Chris Gehrz, aka the Pietist Schoolman, recently gave the keynote address for the annual Honors Symposium at Crown College, a Christian college in St. Bonifacius, Minnesota. He has graciously posted an abridged version of his address, “The Three Journeys of the Christian Liberal Arts,” at The Anxious Bench.
Here is a taste:
Unfortunately, as the Presbyterian pastor and novelist Frederick Buechner said once, while preaching on Isaiah 6, “our lives are full of all sorts of voices calling us in all sorts of directions. Some of them are voices from inside and some of them are voices from outside. The more alive and alert we are, the more clamorous our lives are. Which do we listen to? What kind of voice do we listen for?”
You are being sent out into a noisy world, “where there are so many voices and they all in their ways sound so promising.” None is louder than “the great blaring, boring, banal voice of our mass culture, which threatens to deafen us all by blasting forth that the only thing that really matters about your work is how much it will get you in the way of salary and status…”

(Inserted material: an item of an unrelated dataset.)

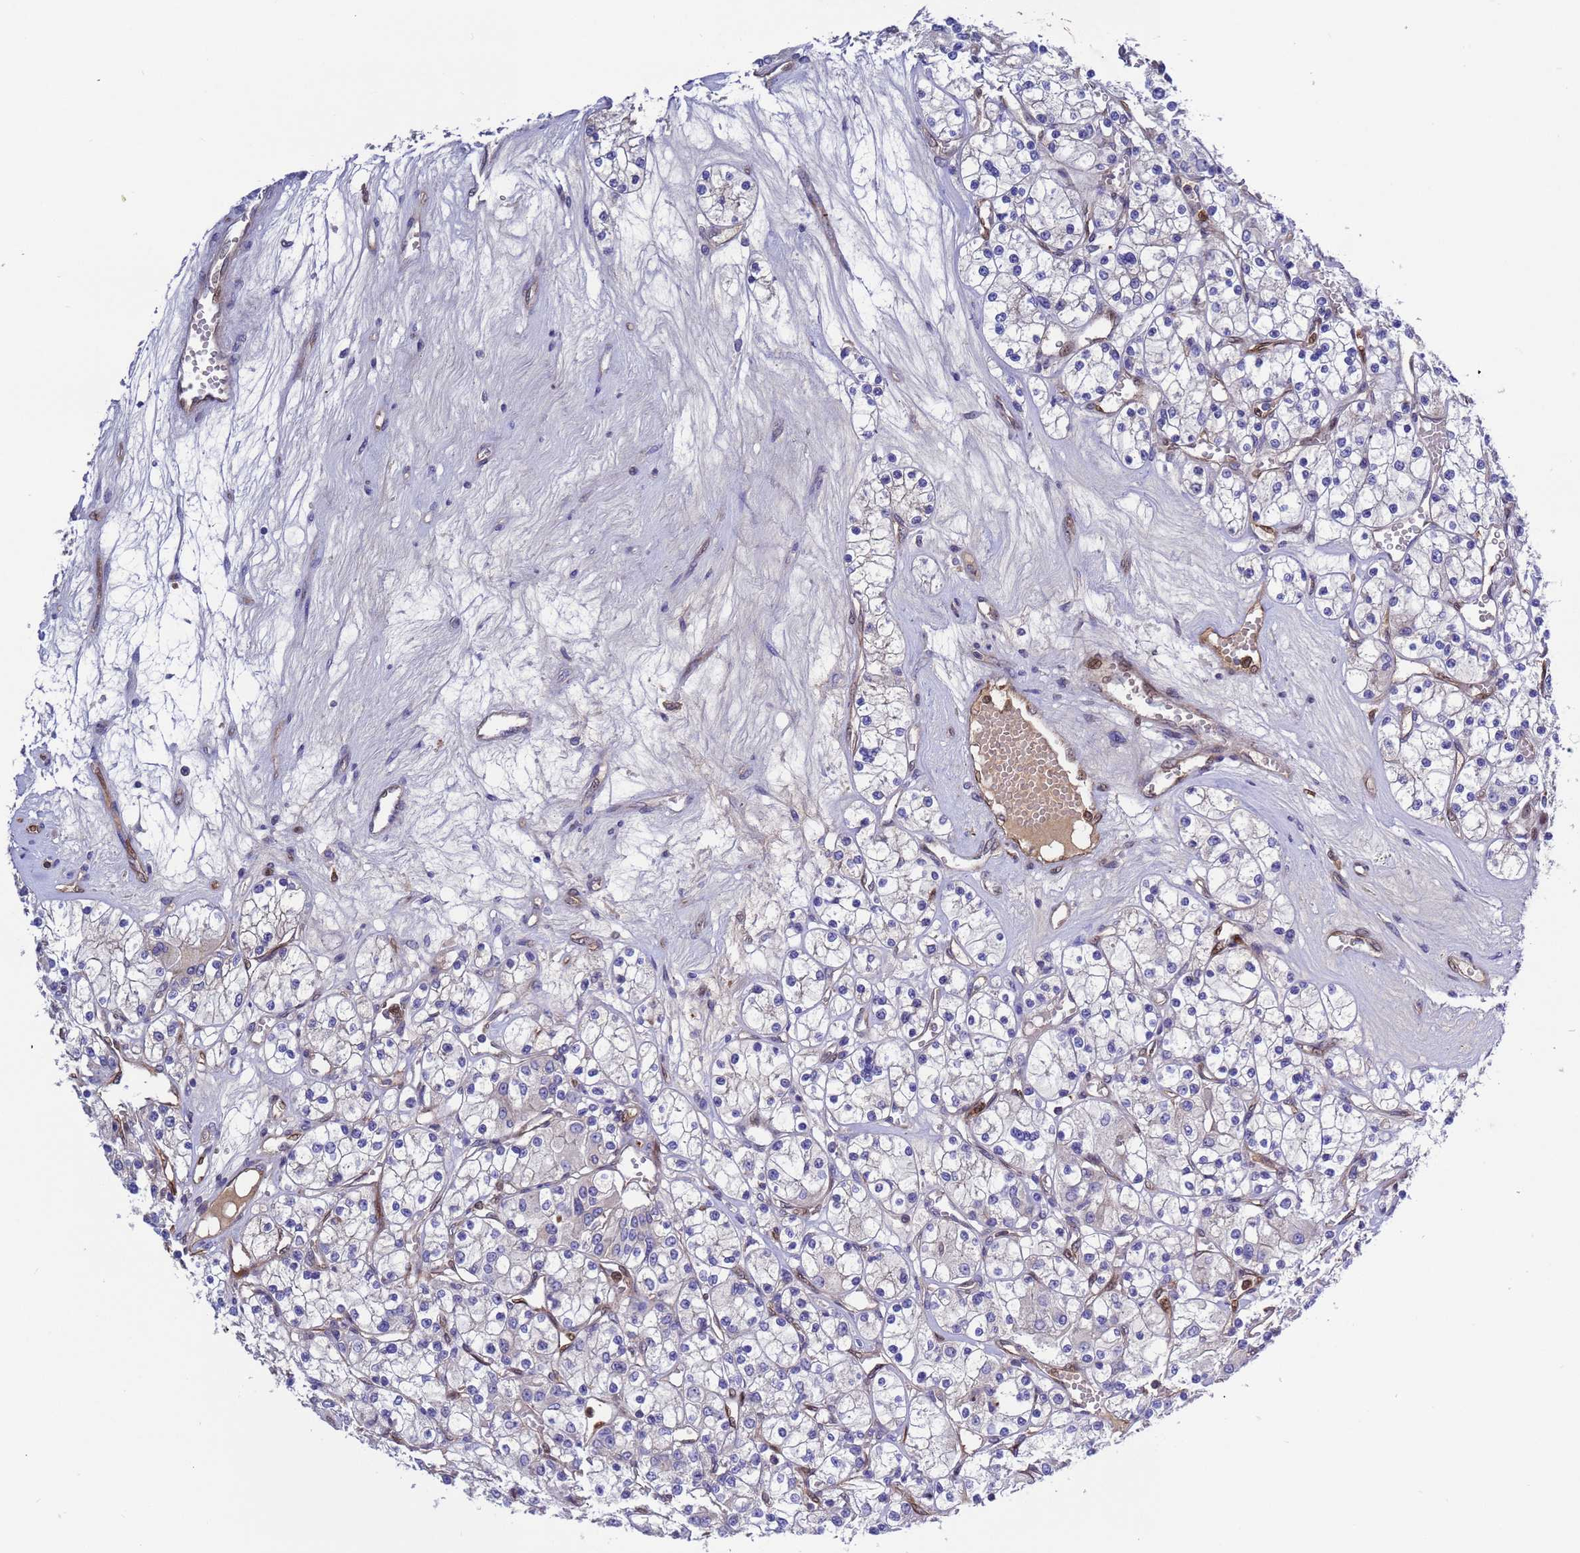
{"staining": {"intensity": "negative", "quantity": "none", "location": "none"}, "tissue": "renal cancer", "cell_type": "Tumor cells", "image_type": "cancer", "snomed": [{"axis": "morphology", "description": "Adenocarcinoma, NOS"}, {"axis": "topography", "description": "Kidney"}], "caption": "IHC photomicrograph of neoplastic tissue: human renal cancer (adenocarcinoma) stained with DAB reveals no significant protein positivity in tumor cells.", "gene": "FOXRED1", "patient": {"sex": "female", "age": 59}}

But this is your chance. Before you’re encumbered by too many responsibilities and obligations, think about your education as a relatively quiet space in which you have the once-in-a-lifetime opportunity to tune your ears to hear God’s voice — in Scripture and theology, but also in the cadences of poetry and music, in the narratives of history and theatre, in the song of birds and bubbling of test tubes, in the cries of those who suffer.
If Buechner is right, then the sound of God’s call on your life is actually like a vocal duet: the sound of two different voices singing two different notes with two different timbres — and one ultimate purpose.
First, we should go “[w]here we most need to go,” follow “the voice of our own gladness,” and do that which “leaves us with the strongest sense of sailing true north and of peace, which is much of what gladness is…”
Second, we should go “where we are most needed,” into a world with “so much drudgery, so much grief, so much emptiness and fear and pain,” and offer ourselves in service.
And if, Buechner concludes, you answer to those two voices, you will take up “the calling of all of us, the calling to be Christs.”
What does this have to do with the Christian liberal arts? Buechner advises us to “keep our lives open,” but it’s hard to do that if you track yourself into a professional path admitting little personal exploration. As it happens, the broad study of the liberal arts both helps you know yourself more deeply, so that you’re better able to discern that “true north” that is specific to you, and in disenchanting you, it helps you recognize the grief and pain that you can alleviate, the emptiness that you can fill.
Read the entire post here. In the meantime, I am sending this off to my daughter. She is a freshman at a Christian liberal arts college.